Andreas,
Op 4-09-2017 om 14:15 schreef Andreas Grünbacher:
I'm getting the following result with current patch, which differs from what you are getting: $ patch -i goes-wrong.patch -o testor.c.out testor.c patching file testor.c.out (read from testor.c) Hunk #1 succeeded at 7 with fuzz 1. Hunk #2 succeeded at 56 with fuzz 2 (offset 8 lines).

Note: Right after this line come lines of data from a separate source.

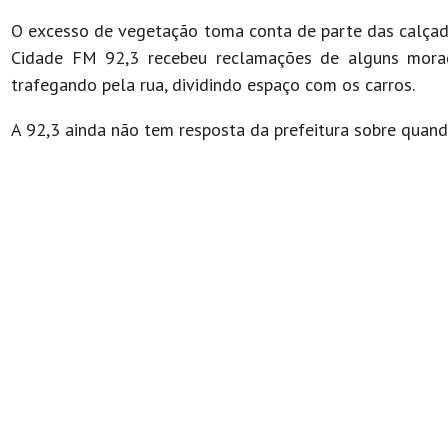
O excesso de vegetação toma conta de parte das calçada
Cidade FM 92,3 recebeu reclamações de alguns morad
trafegando pela rua, dividindo espaço com os carros.
A 92,3 ainda não tem resposta da prefeitura sobre quand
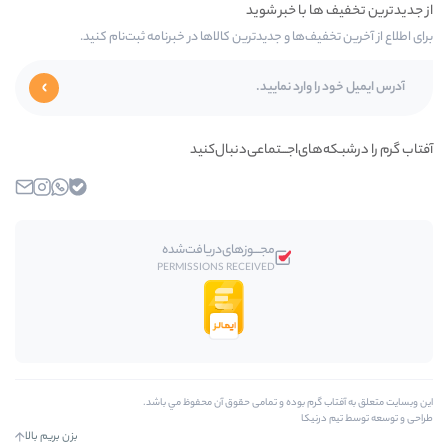
ا و جدیدترین کالاها در خبرنامه ثبت‌نام کنید.
اجـــتماعی‌دنبال‌کنید
بله
واتساپ
اینستاگرام
ایمیل
مجـــوز‌های‌دریافت‌شده
PERMISSIONS RECEIVED
وده و تمامی حقوق آن محفوظ مي باشد.
بزن بریم بالا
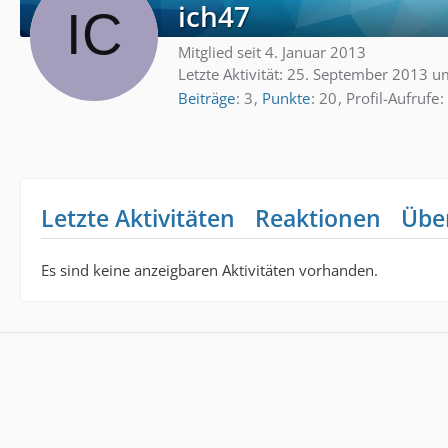
ich47
Mitglied seit 4. Januar 2013
Letzte Aktivität:
25. September 2013 u
Beiträge
3
Punkte
20
Profil-Aufrufe
Letzte Aktivitäten
Reaktionen
Übe
Es sind keine anzeigbaren Aktivitäten vorhanden.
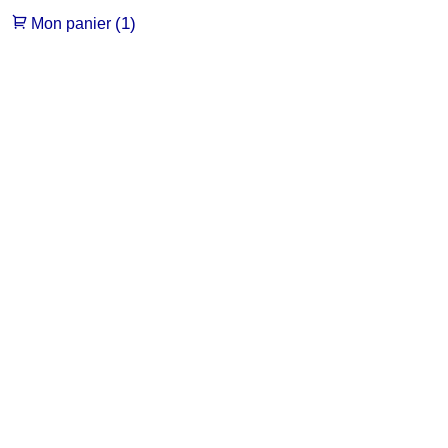
(1)
Mon panier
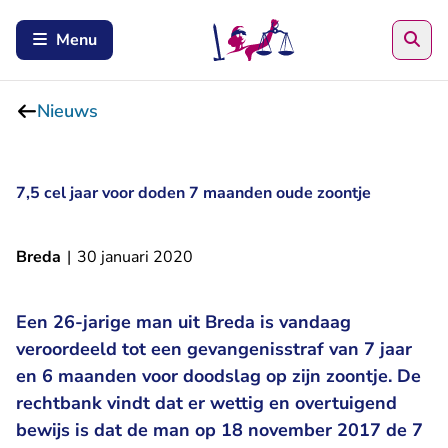
Zoe
Menu
Nieuws
7,5 cel jaar voor doden 7 maanden oude zoontje
Breda
|
30 januari 2020
Een 26-jarige man uit Breda is vandaag
veroordeeld tot een gevangenisstraf van 7 jaar
en 6 maanden voor doodslag op zijn zoontje. De
rechtbank vindt dat er wettig en overtuigend
bewijs is dat de man op 18 november 2017 de 7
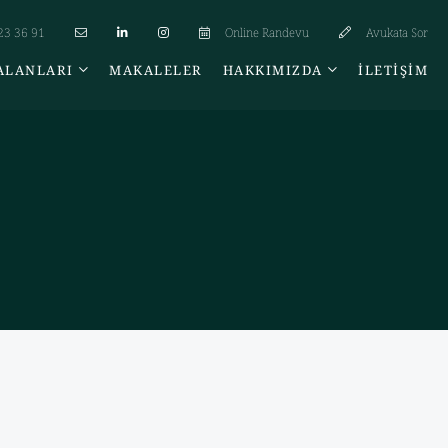
23 36 91
Online Randevu
Avukata Sor
ALANLARI
MAKALELER
HAKKIMIZDA
İLETIŞIM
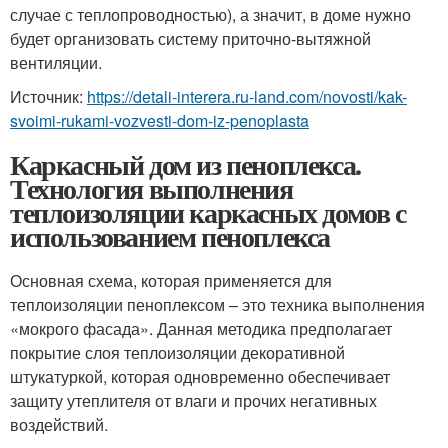
случае с теплопроводностью), а значит, в доме нужно
будет организовать систему приточно-вытяжной
вентиляции.
Источник:
https://detali-interera.ru-land.com/novosti/kak-
svoimi-rukami-vozvesti-dom-iz-penoplasta
Каркасный дом из пеноплекса.
Технология выполнения
теплоизоляции каркасных домов с
использованием пеноплекса
Основная схема, которая применяется для
теплоизоляции пеноплексом – это техника выполнения
«мокрого фасада». Данная методика предполагает
покрытие слоя теплоизоляции декоративной
штукатуркой, которая одновременно обеспечивает
защиту утеплителя от влаги и прочих негативных
воздействий.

That is what I get when I apply the patch a second time. I'm pretty sure your testor.c file has already been patched/modified -- because if not, and the first hunk applies with fuzz 1, the second one should apply with no fuzz and offset 0 lines. The offset of 8 lines means that already two hunks of 4 lines have been inserted. The original testor.c has this: $ wc testor.c 95 388 2719 testor.c
The algorithm patch uses for matching hunks is rather crude: it tries to match a hunk anywhere in the file with fuzz 0, then with fuzz 1, etc. When a hunk matches, it is applied and the remaining hunks are matched against the rest of the file (that is, the second hunk will not be applied before the first one). There is no global optimization of fuzz or anything like that. When a patch applies with fuzz, it is best to check the result rather than relying on patch to do the right thing. Apart from fixing bugs, we cannot easily change this behavior: people have come to expect patch to behave the way it does.